Guests staying in the Welty House rooms report audible moaning from adjacent rooms that are unoccupied, the smell of blood and antiseptic with no identifiable source, and apparitions of men in gray lying on the floors. One of the most frequently reported experiences is the sensation of someone gripping your wrist while you sleep, firmly, as if asking you not to leave. The innkeepers have documented these reports for decades and maintain a guest log of unusual experiences that makes for unsettling reading before bed.
The inn is also well-reviewed as an actual place to stay, with good breakfasts and a comfortable common area, which somehow makes the contrast with nighttime sharper.
The Stanley Hotel, Estes Park, Colorado
Freelan Oscar Stanley built his grand hotel in the mountains above Estes Park in 1909, intending it as a summer retreat for wealthy guests seeking Colorado's thin, clean air. The hotel is magnificent, white and Georgian against a backdrop of Rocky Mountain peaks, and it has operated continuously for over a century.
In 1974, Stephen King checked into room 217 with his wife Tabitha, nearly alone in the hotel at the end of the season. He had a nightmare that night involving his young son running through the corridors, woke up, walked to the balcony for a cigarette, and by the time he went back inside had the outline of what would become The Shining. The book was published in 1977, and the hotel has never been the same since.
Room 217 is the most requested room in the hotel, booked months in advance by guests hoping for a scare. The activity most often reported there involves unpacked luggage being found moved or repacked, lights flickering on a pattern that feels deliberate, and a figure at the foot of the bed. The figure is described consistently as a large man, standing still, watching.

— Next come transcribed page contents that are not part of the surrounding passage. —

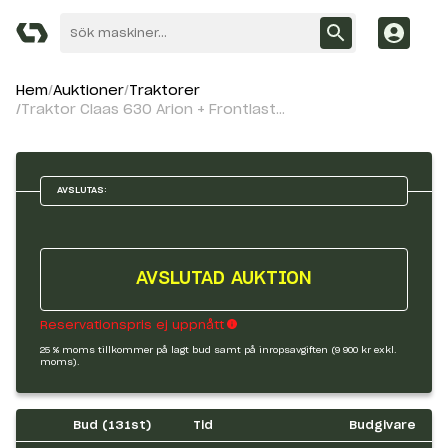
Hem
Auktioner
Traktorer
Traktor Claas 630 Arion + Frontlastare
AVSLUTAS:
AVSLUTAD AUKTION
Reservationspris ej uppnått
25 % moms tillkommer på lagt bud samt på inropsavgiften (9 900 kr exkl.
moms).
Bud (
131
st)
Tid
Budgivare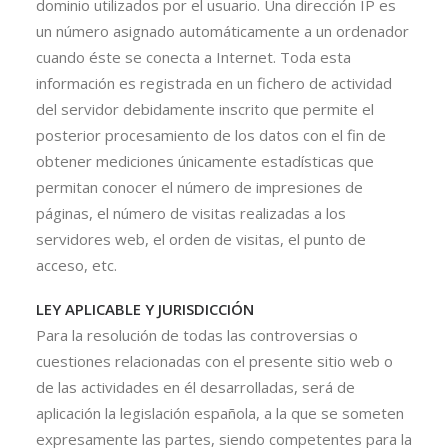
dominio utilizados por el usuario. Una dirección IP es
un número asignado automáticamente a un ordenador
cuando éste se conecta a Internet. Toda esta
información es registrada en un fichero de actividad
del servidor debidamente inscrito que permite el
posterior procesamiento de los datos con el fin de
obtener mediciones únicamente estadísticas que
permitan conocer el número de impresiones de
páginas, el número de visitas realizadas a los
servidores web, el orden de visitas, el punto de
acceso, etc.
LEY APLICABLE Y JURISDICCIÓN
Para la resolución de todas las controversias o
cuestiones relacionadas con el presente sitio web o
de las actividades en él desarrolladas, será de
aplicación la legislación española, a la que se someten
expresamente las partes, siendo competentes para la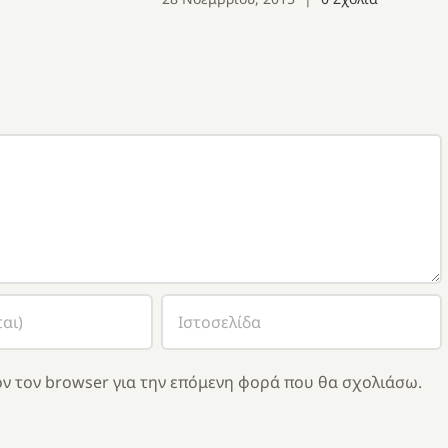
ν τον browser για την επόμενη φορά που θα σχολιάσω.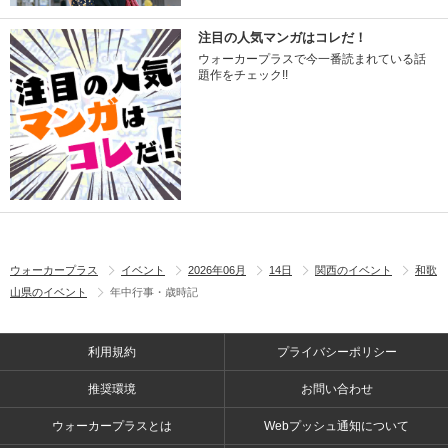
注目の人気マンガはコレだ！
ウォーカープラスで今一番読まれている話
題作をチェック!!
ウォーカープラス
イベント
2026年06月
14日
関西のイベント
和歌
山県のイベント
年中行事・歳時記
利用規約
プライバシーポリシー
推奨環境
お問い合わせ
ウォーカープラスとは
Webプッシュ通知について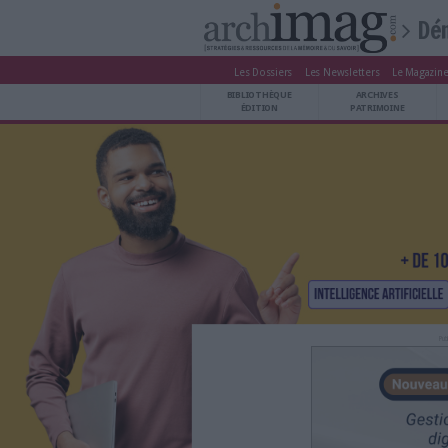
Les Dossiers
Les Newsle
BIBLIOTHÈQUE ÉDITION
BIBLIOTHÈQUE
ARCHIVES PATRIMOINE
ÉDITION
P
VEILLE DOCUMENTATION
DÉMAT CLOUD
UNIVERS DATA
TRAVAIL COLLABORATIF
VIE NUMÉRIQUE
NUMÉRIQUE RESPONSABLE
LES DOSSIERS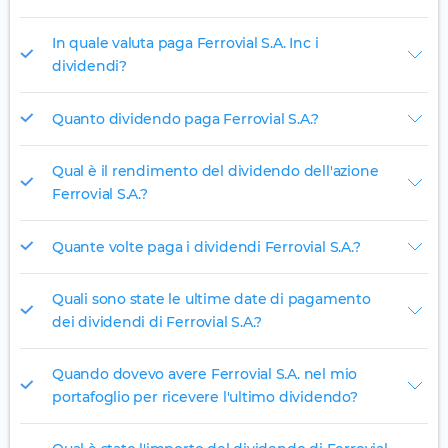
In quale valuta paga Ferrovial S.A. Inc i
dividendi?
Quanto dividendo paga Ferrovial S.A.?
Qual è il rendimento del dividendo dell'azione
Ferrovial S.A.?
Quante volte paga i dividendi Ferrovial S.A.?
Quali sono state le ultime date di pagamento
dei dividendi di Ferrovial S.A.?
Quando dovevo avere Ferrovial S.A. nel mio
portafoglio per ricevere l'ultimo dividendo?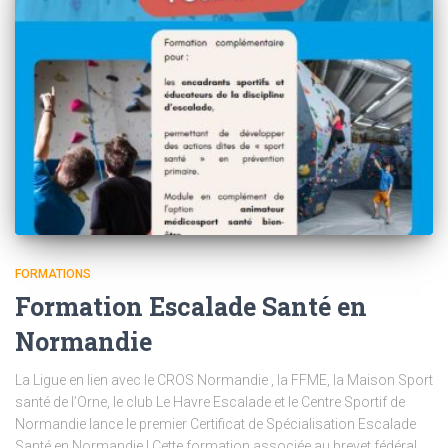
FORMATIONS
Formation Escalade Santé en
Normandie
La Ligue en lien avec le CROS Normandie , la FFME, la Maison Sport
santé de l’Orne, le club Le Havre Escalade et le Centre Sportif de
Normandie lance le premier Certificat de Spécialisation Escalade
Santé en Normandie ! Cette formation associée au brevet fédéral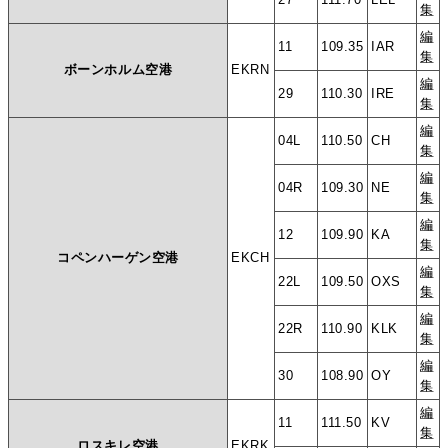
集
編
11
109.35
IAR
集
ボーンホルム空港
EKRN
編
29
110.30
IRE
集
編
04L
110.50
CH
集
編
04R
109.30
NE
集
編
12
109.90
KA
集
コペンハーゲン空港
EKCH
編
22L
109.50
OXS
集
編
22R
110.90
KLK
集
編
30
108.90
OY
集
編
11
111.50
KV
集
ロスキレ空港
EKRK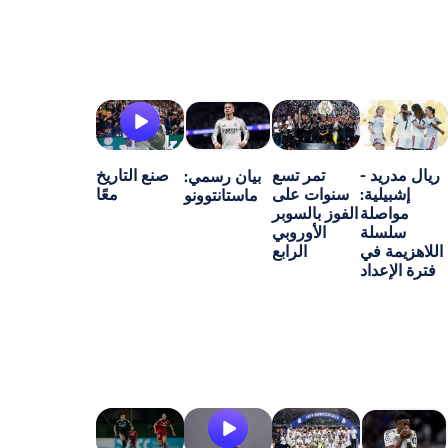
-
تمر تسع
صنع التاريخ
بيان رسمي:
ة:
سنوات على
معًا
ماستانتوونو
ة
الفوز بالسوبر
ة
الأوروبي
ي
الرابع
اد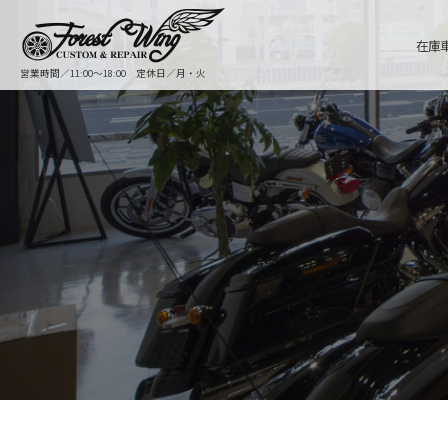
在庫
営業時間／11:00〜18:00 定休日／月・火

The fourth floor is considered the most active part of the hotel overall. It was originally staff quarters, and whatever energy lives there seems to belong to people who worked here rather than visited. Children are frequently seen in the hallways of the upper floors and found to have vanished when guests look closer. The ballroom, still used for events, produces cold spots and unexplained piano notes after the room empties.
The Stanley leans into its reputation without apology. It offers ghost tours, spirit talks, and a full overnight paranormal experience. If you are going to stay at a haunted hotel for the first time, this is probably the right choice: beautiful, well-staffed, and genuinely strange.
The Maryland Inn, Annapolis, Maryland

The Maryland Inn – Copyright US Ghost Adventures
Built around 1782 on Church Circle, the Maryland Inn is one of the oldest continuously operating inns in the United States, and one of the few where the haunting feels genuinely colonial rather than theatrical. There are no gift shops selling ghost tour tickets at the front desk. The history simply lives here, quietly, and makes itself known on its own schedule.
The most reported presence is a man in a gray coat seen in the corridor outside room 12. He stands with his back to guests, facing the wall, and does not respond when spoken to. He has been described in nearly identical terms by guests who had no knowledge of previous reports before their stay. Staff working early morning shifts describe hearing harpsichord music from the parlor before anyone else is in the building.
The inn sits at the center of one of the most historically layered blocks in the country. Church Circle was the beating heart of colonial Annapolis, a city that hosted Continental Congress sessions and sent more men to the Revolution than almost any other American port. The ground beneath the Maryland Inn has absorbed two and a half centuries of arrivals, departures, celebrations, and deaths. Some of those, apparently, are still in residence.
The inn is understated and well-run, with none of the costumed supernatural theater that plagues some haunted properties. If something happens during your stay, it will feel unplanned, which is exactly what makes it worth the trip.
A note for first-time overnight ghost hunters: the scariest part of staying in any of these places is rarely the moment something happens. It is the hours beforehand, lying awake in the dark, waiting to find out if something will.